Note that this transform will work on DIM2 arrays holding any elements. Now, to swap rows and columns, we have to modify the shape:

transpose2D a = backpermute (swap e) swap a where e = extent a swap (Z :. i :. j) = Z :. j :. i

The swap function reorders the index space of the array. To do this, we extract the current shape of the array, and write a function that maps the index space from the old array to the new array. That index space function is then passed to backpermute which actually constructs the new array from the old one.

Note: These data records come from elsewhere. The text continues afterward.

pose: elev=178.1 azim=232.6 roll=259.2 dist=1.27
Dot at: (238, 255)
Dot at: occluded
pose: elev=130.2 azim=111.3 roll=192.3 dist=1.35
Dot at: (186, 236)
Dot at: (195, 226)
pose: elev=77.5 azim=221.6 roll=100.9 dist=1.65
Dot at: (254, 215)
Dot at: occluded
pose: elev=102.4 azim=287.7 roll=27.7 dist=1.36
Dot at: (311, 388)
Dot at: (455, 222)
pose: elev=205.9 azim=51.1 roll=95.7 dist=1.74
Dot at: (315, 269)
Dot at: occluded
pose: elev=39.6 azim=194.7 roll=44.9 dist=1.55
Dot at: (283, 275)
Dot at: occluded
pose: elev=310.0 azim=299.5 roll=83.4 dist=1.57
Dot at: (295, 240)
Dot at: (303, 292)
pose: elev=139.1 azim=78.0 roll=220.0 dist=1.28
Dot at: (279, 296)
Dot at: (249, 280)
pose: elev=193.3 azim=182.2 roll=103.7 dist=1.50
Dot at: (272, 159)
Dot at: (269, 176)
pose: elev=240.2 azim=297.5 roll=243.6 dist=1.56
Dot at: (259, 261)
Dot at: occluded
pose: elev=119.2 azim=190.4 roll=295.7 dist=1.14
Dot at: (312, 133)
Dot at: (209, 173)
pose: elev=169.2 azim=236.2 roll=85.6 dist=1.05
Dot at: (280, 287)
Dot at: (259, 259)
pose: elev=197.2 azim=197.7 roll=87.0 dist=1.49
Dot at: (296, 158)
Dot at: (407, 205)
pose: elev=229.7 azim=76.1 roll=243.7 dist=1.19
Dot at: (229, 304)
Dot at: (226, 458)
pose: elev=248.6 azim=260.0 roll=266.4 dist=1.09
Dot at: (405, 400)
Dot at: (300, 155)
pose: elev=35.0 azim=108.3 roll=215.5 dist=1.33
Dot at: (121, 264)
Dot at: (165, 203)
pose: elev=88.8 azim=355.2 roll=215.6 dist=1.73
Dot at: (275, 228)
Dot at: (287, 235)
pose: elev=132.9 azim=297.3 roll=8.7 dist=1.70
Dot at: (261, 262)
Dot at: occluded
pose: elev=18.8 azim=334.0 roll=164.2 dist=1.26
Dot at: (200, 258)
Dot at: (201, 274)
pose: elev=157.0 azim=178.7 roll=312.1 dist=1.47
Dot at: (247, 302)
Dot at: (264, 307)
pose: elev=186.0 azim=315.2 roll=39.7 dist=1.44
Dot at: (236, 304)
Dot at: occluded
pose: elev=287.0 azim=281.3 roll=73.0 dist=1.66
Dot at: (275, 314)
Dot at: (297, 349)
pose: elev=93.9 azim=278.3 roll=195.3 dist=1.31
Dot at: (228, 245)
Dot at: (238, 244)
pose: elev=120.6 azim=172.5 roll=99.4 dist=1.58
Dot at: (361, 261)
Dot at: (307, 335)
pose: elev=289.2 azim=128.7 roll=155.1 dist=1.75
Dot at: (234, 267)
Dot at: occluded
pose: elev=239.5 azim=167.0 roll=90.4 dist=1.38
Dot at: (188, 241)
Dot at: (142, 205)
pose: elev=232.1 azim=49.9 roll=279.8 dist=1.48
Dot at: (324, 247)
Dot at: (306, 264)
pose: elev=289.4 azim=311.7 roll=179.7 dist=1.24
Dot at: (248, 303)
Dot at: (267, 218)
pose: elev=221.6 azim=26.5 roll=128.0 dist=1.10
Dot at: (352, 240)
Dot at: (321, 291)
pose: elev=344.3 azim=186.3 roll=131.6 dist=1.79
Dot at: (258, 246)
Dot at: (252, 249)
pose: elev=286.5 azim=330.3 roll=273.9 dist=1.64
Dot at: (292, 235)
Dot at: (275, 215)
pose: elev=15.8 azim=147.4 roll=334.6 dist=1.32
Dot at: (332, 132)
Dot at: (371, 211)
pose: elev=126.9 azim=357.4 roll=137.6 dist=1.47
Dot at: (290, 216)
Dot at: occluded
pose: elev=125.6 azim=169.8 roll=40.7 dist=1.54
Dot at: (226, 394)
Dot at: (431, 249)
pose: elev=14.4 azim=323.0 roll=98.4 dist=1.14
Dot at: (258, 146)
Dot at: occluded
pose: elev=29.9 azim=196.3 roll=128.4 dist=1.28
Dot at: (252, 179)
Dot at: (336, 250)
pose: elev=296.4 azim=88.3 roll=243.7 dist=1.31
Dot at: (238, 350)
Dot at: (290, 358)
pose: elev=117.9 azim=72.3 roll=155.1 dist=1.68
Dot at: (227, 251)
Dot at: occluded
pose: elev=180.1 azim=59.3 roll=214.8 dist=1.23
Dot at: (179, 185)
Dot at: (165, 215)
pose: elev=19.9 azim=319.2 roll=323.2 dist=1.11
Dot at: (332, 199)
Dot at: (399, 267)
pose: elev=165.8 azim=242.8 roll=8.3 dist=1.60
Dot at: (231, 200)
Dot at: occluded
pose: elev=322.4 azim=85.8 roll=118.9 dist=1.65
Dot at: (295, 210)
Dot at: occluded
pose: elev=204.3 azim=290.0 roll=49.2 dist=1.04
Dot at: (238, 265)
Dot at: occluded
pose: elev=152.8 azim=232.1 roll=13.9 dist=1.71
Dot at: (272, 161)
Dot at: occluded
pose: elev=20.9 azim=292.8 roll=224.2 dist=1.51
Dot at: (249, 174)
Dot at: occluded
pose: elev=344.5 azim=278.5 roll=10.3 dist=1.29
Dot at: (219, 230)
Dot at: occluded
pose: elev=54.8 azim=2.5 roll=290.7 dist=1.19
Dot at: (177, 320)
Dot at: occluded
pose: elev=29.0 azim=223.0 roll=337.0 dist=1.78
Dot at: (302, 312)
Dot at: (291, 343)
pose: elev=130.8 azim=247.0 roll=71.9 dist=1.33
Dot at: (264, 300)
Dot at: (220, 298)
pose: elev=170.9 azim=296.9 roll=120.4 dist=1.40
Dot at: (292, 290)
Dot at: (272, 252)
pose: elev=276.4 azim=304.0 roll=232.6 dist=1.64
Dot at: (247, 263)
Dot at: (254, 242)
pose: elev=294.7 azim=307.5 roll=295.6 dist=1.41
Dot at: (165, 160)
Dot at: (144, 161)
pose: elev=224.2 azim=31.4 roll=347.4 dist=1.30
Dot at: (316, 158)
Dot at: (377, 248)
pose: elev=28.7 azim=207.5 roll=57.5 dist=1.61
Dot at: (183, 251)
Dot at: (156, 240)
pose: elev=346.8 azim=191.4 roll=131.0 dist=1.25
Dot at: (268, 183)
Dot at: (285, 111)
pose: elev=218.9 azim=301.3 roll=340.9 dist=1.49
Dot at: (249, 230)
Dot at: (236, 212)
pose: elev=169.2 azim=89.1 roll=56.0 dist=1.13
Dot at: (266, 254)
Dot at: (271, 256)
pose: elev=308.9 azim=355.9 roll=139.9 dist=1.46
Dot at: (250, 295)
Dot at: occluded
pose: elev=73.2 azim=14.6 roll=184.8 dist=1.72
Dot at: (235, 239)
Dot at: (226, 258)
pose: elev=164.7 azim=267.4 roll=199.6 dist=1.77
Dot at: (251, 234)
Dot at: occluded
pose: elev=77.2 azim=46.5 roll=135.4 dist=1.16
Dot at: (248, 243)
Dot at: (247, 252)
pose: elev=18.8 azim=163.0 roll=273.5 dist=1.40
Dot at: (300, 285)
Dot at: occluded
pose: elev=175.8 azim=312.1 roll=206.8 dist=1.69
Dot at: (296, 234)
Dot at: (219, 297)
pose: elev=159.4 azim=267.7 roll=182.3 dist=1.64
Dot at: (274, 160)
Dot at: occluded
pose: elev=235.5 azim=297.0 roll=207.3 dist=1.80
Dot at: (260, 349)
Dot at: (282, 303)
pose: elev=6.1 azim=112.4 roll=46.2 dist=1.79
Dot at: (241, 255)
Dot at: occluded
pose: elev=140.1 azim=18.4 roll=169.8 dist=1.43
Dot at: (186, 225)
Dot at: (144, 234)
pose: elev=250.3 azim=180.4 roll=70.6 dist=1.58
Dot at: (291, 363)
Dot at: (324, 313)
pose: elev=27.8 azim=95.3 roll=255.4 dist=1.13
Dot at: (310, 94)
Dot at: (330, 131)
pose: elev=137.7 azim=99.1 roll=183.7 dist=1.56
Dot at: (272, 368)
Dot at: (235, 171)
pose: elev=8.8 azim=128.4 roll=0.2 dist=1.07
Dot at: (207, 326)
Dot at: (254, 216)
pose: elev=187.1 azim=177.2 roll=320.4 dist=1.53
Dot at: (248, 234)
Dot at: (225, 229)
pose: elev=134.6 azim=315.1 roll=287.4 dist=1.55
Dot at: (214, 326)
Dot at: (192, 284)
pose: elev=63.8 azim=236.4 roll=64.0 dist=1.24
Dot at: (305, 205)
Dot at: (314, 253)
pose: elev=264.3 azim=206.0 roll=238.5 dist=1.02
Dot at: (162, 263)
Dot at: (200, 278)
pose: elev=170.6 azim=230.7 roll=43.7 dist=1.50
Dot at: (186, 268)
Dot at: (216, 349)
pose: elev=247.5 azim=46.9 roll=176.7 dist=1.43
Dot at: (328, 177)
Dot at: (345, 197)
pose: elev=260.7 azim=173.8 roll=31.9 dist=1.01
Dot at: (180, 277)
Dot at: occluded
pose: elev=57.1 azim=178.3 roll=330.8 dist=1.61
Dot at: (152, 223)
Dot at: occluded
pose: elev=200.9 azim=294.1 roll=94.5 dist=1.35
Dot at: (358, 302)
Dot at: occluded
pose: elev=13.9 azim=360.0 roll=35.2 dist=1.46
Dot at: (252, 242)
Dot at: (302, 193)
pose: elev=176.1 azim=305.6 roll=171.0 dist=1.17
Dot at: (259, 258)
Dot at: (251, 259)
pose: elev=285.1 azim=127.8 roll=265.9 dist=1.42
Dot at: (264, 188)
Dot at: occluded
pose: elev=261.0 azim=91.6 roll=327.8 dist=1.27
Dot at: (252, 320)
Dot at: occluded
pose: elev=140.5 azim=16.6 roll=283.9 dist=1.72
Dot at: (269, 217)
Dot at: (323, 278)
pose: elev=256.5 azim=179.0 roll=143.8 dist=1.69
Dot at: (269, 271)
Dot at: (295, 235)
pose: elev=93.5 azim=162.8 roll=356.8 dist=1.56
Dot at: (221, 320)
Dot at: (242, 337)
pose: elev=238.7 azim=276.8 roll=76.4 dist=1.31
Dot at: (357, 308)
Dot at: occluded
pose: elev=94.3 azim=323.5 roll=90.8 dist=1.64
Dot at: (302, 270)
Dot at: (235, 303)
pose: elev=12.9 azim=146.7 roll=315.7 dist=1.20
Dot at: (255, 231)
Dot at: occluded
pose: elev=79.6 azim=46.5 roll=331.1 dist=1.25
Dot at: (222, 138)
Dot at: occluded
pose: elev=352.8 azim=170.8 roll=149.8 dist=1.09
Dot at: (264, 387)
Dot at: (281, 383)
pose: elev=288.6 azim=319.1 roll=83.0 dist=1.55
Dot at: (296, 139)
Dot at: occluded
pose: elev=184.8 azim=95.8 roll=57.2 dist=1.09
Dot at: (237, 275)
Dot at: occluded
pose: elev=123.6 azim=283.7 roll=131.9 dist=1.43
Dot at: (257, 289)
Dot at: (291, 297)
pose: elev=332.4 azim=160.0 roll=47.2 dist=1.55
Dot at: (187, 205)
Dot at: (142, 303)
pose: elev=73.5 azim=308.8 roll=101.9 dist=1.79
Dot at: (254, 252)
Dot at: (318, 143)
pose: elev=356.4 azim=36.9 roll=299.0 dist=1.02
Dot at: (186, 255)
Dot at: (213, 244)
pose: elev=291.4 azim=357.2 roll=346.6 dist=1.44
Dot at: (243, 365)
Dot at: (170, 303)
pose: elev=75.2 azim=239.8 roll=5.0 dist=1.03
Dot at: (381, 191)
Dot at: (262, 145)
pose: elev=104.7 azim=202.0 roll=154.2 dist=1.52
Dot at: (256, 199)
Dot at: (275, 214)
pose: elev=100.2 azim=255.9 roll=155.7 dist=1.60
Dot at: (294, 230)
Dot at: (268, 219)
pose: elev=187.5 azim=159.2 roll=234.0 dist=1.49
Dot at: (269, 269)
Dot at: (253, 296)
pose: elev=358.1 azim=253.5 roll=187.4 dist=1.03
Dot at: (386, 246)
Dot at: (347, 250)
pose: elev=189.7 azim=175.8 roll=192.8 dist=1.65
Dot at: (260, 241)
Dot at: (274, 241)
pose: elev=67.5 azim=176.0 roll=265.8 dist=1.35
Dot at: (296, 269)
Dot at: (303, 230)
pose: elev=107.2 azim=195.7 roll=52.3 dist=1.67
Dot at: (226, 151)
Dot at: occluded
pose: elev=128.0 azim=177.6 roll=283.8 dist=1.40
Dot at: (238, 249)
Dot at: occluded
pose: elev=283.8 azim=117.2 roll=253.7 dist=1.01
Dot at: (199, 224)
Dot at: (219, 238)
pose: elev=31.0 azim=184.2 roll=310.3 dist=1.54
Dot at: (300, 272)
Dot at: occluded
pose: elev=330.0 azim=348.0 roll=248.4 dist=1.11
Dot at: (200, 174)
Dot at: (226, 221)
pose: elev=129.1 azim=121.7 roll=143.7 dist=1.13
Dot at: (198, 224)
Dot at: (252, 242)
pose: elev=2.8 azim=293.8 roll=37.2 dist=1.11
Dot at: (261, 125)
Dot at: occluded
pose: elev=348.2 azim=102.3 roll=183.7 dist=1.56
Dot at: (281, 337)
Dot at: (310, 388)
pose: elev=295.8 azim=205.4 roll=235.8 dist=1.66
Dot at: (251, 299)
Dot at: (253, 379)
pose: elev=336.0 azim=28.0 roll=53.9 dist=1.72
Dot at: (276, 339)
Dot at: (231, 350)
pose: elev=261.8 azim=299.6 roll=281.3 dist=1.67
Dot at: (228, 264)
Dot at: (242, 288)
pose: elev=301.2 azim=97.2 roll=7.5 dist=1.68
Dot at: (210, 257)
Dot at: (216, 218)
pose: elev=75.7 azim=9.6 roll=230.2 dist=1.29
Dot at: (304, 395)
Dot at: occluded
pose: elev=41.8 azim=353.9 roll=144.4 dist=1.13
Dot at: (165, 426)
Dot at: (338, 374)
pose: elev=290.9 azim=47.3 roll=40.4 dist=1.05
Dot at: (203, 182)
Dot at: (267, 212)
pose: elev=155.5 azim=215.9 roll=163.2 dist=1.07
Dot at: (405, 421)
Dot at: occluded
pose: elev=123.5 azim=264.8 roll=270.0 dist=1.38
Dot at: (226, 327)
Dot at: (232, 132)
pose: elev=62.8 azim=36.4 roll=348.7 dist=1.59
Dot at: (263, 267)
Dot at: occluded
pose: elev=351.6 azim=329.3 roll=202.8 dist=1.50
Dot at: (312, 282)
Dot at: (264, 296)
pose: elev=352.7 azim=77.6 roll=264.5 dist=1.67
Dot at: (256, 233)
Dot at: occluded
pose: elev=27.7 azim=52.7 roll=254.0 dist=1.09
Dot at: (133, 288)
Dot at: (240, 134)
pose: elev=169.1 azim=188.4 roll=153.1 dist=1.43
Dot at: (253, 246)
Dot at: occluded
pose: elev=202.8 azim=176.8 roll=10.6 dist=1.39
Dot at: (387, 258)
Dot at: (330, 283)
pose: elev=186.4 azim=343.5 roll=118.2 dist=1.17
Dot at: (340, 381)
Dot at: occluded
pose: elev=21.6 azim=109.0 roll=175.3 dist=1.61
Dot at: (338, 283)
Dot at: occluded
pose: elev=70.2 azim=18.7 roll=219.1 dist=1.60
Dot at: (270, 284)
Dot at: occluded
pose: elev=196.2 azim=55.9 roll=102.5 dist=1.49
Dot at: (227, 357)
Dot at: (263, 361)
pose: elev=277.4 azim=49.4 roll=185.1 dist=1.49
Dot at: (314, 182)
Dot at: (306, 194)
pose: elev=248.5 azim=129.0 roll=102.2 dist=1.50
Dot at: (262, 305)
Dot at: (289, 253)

backpermute generates a new array from an old, when given the new shape, and a function that translates between the index space of each array (i.e. a shape transformer).

backpermute :: (Shape sh, Shape sh', Elt a) => sh' -> (sh' -> sh) -> Array sh a -> Array sh' a

Note that the array created is not actually evaluated (we only modified the index space of the array).

Transposition is such a common operation that it is provided by the library:

transpose :: (Shape sh, Elt a) => Array ((sh :. Int) :. Int) a -> Array ((sh :. Int) :. Int)

the type indicate that it works on the lowest two dimensions of the array.

Other operations on index spaces include taking slices and joining arrays into larger ones.